[Exercise prompt] Find the line with "Locate canopy cover" in the records below. Copy it and every line after it, up to and including the line with "Thread safety cable and wires".

(Data for review Opens)

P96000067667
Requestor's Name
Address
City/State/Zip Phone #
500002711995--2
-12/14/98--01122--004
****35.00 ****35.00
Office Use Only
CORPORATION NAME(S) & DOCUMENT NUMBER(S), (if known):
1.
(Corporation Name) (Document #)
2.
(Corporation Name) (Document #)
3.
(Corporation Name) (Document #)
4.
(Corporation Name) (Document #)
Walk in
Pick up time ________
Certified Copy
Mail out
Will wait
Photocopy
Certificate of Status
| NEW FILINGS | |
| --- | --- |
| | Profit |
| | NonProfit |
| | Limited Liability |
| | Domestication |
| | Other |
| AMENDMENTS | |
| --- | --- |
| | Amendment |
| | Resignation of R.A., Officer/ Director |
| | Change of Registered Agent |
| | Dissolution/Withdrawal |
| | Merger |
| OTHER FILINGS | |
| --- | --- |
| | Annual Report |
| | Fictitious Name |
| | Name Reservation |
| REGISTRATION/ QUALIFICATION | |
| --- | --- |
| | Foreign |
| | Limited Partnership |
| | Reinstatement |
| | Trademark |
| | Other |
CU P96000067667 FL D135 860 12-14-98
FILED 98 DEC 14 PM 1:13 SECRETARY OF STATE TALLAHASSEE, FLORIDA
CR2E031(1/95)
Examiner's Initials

(Data for review Closes)
(Data for review Opens)

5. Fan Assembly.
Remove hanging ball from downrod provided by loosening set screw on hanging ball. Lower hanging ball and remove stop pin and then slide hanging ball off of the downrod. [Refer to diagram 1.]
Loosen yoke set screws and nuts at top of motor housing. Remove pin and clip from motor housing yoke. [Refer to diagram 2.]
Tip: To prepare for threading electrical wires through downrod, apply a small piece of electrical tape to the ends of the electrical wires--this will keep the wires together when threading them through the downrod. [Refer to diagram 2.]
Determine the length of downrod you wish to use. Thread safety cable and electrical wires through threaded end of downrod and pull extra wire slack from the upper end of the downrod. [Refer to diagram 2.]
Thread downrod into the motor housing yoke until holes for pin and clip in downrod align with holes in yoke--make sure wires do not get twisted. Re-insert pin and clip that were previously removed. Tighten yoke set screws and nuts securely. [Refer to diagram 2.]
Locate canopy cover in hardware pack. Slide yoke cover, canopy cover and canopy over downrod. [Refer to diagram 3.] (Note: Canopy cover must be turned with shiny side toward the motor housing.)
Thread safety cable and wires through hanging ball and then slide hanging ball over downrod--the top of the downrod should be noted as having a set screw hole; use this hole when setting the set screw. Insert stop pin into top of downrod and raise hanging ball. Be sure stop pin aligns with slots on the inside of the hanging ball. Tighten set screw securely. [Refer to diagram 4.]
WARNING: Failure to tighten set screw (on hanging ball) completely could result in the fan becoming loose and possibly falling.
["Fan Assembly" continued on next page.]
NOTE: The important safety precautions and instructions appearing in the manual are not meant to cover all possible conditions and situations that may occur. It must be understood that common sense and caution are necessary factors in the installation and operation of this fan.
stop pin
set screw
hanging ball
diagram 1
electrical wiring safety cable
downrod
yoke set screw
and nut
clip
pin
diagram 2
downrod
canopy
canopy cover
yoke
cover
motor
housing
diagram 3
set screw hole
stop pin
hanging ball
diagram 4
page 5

(Data for review Closes)

[Written solution]
Locate canopy cover in hardware pack. Slide yoke cover, canopy cover and canopy over downrod. [Refer to diagram 3.] (Note: Canopy cover must be turned with shiny side toward the motor housing.)
Thread safety cable and wires through hanging ball and then slide hanging ball over downrod--the top of the downrod should be noted as having a set screw hole; use this hole when setting the set screw. Insert stop pin into top of downrod and raise hanging ball. Be sure stop pin aligns with slots on the inside of the hanging ball. Tighten set screw securely. [Refer to diagram 4.]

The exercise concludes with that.